Забавы случались страшноватые: кого медведем на цепи постращают, кому подошвы медом намажут да дадут козлу лизать. Козел-то лижет с удовольствием, а хозяину пяток невтерпеж: щекотно, хохочет до тех пор, пока глаза на лоб не закатятся и дышать уже еле может.

А всем вокруг потеха.

В 907 году князь Олег предпринял поход в Константинополь – в Царьград. Александр Сергеевич Пушкин не пропустил в своем творчестве это знаменательное событие. Он написал:


Когда ко граду Константина
С тобой, воинственный варяг,
Пришла славянская дружина
И развела победы стяг,
Тогда во славу Руси ратной,
Строптиву греку в стыд и страх,
Ты пригвоздил свой щит булатный
На цареградских воротах.

Если поход в Константинополь в историческом плане был гораздо значительнее, нежели боевые встречи с хазарами, то в творчестве Пушкина хазары заняли место куда более примечательное. Кто же из русских не знает этих строк:


Как ныне взбирается вещий Олег,
Отмстить неразумным хазарам,
Их села и нивы за буйный набег
Обрек он мечам и пожарам.

Наибольшую же известность приобрела история, случившаяся с конем Олега. Подробнейшие истоки этой истории находятся в летописи Нестора.

«Спрашивал Олег волхвов и кудесников: „От чего я умру?“» И сказал ему один кудесник: «Князь! От коня твоего любимого, на котором ты ездишь, — от него тебе и умереть!» Запали слова эти в душу Олега, и сказал он: «Никогда не сяду на него и не увижу его больше». И повелел кормить его и не водить к нему, и положил несколько лет, не видя его, пока не пошел на греков. А когда вернулся в Киев, и прошло четыре года, — на пятый год помянул он своего коня, от которого тогда волхвы предсказали ему смерть. И вспомнил Олег коня своего, которого прежде поставил кормить, решив никогда на него не садиться. И призвал он старейшину конюхов и сказал: «Где конь мой, которого приказал я кормить и беречь?» Тот же ответил: «Умер».
______
Ответьте по отрывку выше на три вопроса:
1. В каком году князь Олег предпринял поход в Константинополь?
2. Где, согласно приведенным строкам Пушкина, был пригвожден щит?
3. В какой летописи находятся истоки истории с конем Олега?

Фрагмент данных:
______
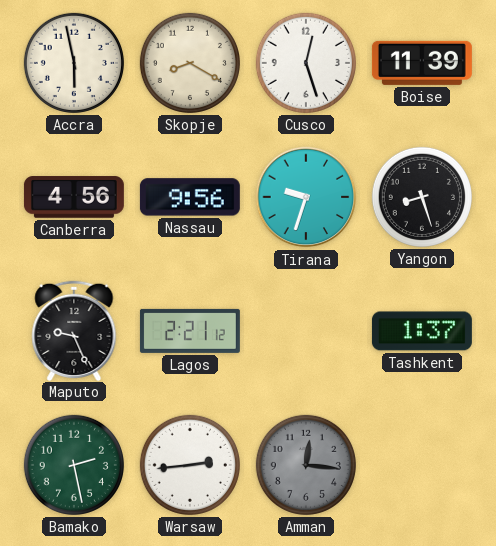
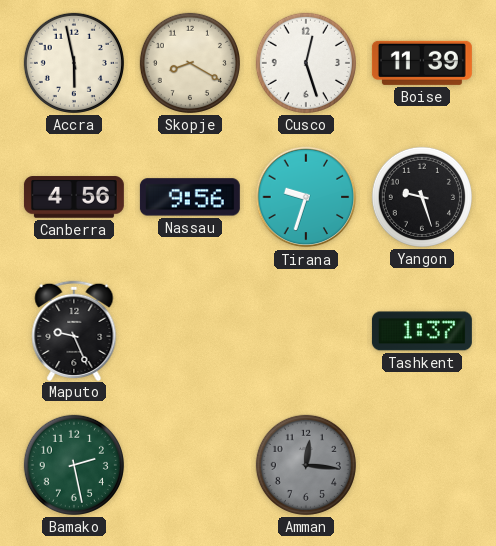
Yangon: 8:27 -> 9:27
Lagos: 2:21 -> none
Warsaw: 2:44 -> none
______
Результат выполнения:
1. В 907 году.
2. На цареградских воротах.
3. В летописи Нестора.